Text under study ->
- Opening Delimiter -
Oct 1, 2017

Three Lives and Only One Death (Raúl Ruiz, 1996)

☼☼☼☼☼☼☼☼☼(☼) out of 10☼

NOTE: The first four paragraphs might sound like a spoiler.


In his second to last role, Marcello Mastroianni simply excels at playing a traveling salesman, Mateo Strano, who falls under time-eating fairies' spell for twenty years, occupying an enchanted Parisian apartment that happens to be just across his previous home. In the meantime, his wife Maria (Almodóvar's regular Marisa Paredes) has been remarried to André (Féodor Atkine) whose morning hangover portends his death at Mateo's hands, after their 'chance encounter' and a strange offer.

However, maestro Mastroianni also takes the role of Georges Vickers - a respectable professor who teaches negative anthropology at Sorbonne University until he decides to assume the life of a 'clochard'. That's how he meets a kind-hearted hooker, Tania (Anna Galiena), who is actually a president of a huge corporation driven to prostitution by her perverse, stuttering ex-husband (Jacques Pieiller). Not to mention that Vickers has a frequently peevish, wheelchair-bound mother.
- Closing Delimiter -
Task to carry out ->
Reproduce the passage of the film review of Three Lives and Only One Death starting with "However, maestro Mastroianni" and going on through "peevish, wheelchair-bound mother.".

(Multi-view geometry data)
- Opening Delimiter -
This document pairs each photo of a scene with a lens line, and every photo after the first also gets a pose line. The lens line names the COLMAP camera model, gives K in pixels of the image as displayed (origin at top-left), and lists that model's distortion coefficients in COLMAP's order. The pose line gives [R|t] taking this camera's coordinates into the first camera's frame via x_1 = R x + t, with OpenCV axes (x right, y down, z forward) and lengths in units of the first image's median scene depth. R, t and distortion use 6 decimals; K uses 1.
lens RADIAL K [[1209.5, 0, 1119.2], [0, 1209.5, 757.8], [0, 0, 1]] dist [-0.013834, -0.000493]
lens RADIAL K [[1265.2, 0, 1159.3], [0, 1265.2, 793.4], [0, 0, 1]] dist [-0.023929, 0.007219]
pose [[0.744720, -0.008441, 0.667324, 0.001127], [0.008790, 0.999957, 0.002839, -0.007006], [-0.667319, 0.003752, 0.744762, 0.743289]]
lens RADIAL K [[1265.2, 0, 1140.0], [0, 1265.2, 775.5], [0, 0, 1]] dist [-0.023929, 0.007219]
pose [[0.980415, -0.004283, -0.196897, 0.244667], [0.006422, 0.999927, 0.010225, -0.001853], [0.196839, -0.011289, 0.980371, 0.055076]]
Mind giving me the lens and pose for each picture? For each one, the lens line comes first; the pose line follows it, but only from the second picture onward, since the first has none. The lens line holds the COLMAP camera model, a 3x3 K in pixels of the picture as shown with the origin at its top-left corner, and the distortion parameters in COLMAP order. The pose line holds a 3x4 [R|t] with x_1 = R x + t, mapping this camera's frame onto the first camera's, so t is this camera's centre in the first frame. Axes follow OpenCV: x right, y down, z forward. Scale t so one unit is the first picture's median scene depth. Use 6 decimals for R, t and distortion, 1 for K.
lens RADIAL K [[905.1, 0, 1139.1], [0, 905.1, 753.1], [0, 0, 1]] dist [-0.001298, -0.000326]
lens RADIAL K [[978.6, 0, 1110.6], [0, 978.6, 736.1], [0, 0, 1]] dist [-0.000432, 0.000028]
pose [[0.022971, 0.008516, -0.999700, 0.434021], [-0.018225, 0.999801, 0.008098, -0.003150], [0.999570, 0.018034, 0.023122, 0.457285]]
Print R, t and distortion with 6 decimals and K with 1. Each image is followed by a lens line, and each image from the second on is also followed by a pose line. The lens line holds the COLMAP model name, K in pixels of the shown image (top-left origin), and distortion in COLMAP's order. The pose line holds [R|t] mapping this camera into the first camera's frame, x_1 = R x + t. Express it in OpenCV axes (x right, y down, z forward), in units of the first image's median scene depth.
- Closing Delimiter -
Solved problem ->
However, maestro Mastroianni also takes the role of Georges Vickers - a respectable professor who teaches negative anthropology at Sorbonne University until he decides to assume the life of a 'clochard'. That's how he meets a kind-hearted hooker, Tania (Anna Galiena), who is actually a president of a huge corporation driven to prostitution by her perverse, stuttering ex-husband (Jacques Pieiller). Not to mention that Vickers has a frequently peevish, wheelchair-bound mother.